Immersion bilingue scolaire précoce : un effet bénéfique sur le développement cognitif (ANAE)
Paru dans Petite enfance, Scolaire, Culture le mercredi 20 janvier 2016.
"L'immersion bilingue scolaire précoce constitue un mode d'enseignement bénéfique pour la plupart des enfants", observent Martine Poncelet et Anne-Catherine Nicolay, chercheuses à l'unité de neuropsychologie du langage et apprentissages de l'Université de Liège, dans un article publié par la revue de l'ANAE (Approche neuropsychologique des apprentissages chez l'enfant) datée d'octobre 2015, consacrée aux aspects neuro-cognitifs du bilinguisme. En quoi consiste cette immersion ? Elle se caractérise par une exposition massive (de 50 à 75% du temps scolaire) à une seconde langue. C'est un dispositif de longue durée : de l'entrée en grande section de maternelle jusqu'à la fin du primaire, voire avec une prolongation possible dans le second degré. Autre spécificité, l'enseignement dans chacune des deux langues (maternelle et seconde) est dispensé par un locuteur natif (ou qui en a une connaissance équivalente).
Quel est l'impact de l'apprentissage du langage écrit en anglais au CP sur la maîtrise ultérieure du code orthographique français ? C'est l'une des questions analysées par Martine Poncelet et Anne-Catherine Nicolay, à partir d'une comparaison entre des enfants en situation d'immersion bilingue précoce et des enfants suivant un enseignement scolaire monolingue classique. Constat : à l'issue de l'école primaire, les enfants engagés dans le programme immersif ne présentent pas de lacunes dans la maîtrise du français écrit au niveau lexical.
Développement cognitif : des performances supérieures à celles des monolingues
Autre question étudiée par les chercheuses : l'acquisition d'une 2e langue dans un contexte immersif précoce peut-elle avoir un effet bénéfique sur le développement cognitif ? Elles ont mené une première étude auprès d'enfants de huit ans, en immersion bilingue depuis trois ans.

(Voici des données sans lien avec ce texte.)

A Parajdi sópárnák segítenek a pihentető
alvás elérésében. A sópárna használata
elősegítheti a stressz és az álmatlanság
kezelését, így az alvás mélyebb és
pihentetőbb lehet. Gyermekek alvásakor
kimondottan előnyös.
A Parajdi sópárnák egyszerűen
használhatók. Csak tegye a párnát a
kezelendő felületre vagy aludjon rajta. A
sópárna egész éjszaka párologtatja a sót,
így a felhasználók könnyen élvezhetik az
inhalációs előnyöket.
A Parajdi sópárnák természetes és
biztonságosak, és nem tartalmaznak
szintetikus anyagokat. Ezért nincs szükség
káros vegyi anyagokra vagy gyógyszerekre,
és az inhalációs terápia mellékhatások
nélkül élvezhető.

Ont été évaluées leurs capacités d'alerte (réactivité), d'attention, de flexibilité mentale... Résultat : les performances de ces enfants sont "significativement supérieures à celles de leurs pairs monolingues".
Une deuxième recherche a été conduite auprès de jeunes adultes ayant bénéficié d'une immersion bilingue durant leur scolarité. Les bénéfices observés chez les enfants ne sont plus décelés chez eux. Martine Poncelet et Anne-Catherine Nicolay en déduisent que c'est la pratique très régulière des deux langues qui pourrait augmenter les capacités de flexibilité mentale.
Dans une dernière étude, les chercheuses analysent l'évolution des aptitudes chez de jeunes enfants en immersion bilingue. Elles mettent en évidence les facteurs cognitifs favorisant l'acquisition d'une deuxième langue : il s'agit "des habiletés de discrimination phonémique et de mémoire phonologique à court terme", ainsi que "des fonctions d'attention sélective auditive et de flexibilité mentale".
Pour terminer, Martine Poncelet et Anne-Catherine Nicolay soulignent que d'autres études ont montré que cette immersion bilingue précoce n'a pas d'impact sur la réussite scolaire des enfants présentant certaines difficultés d'apprentissage générales ou spécifiques.
ANAE n° 136-137, "Bilinguisme aspects neuro-cognitifs", octobre 2015.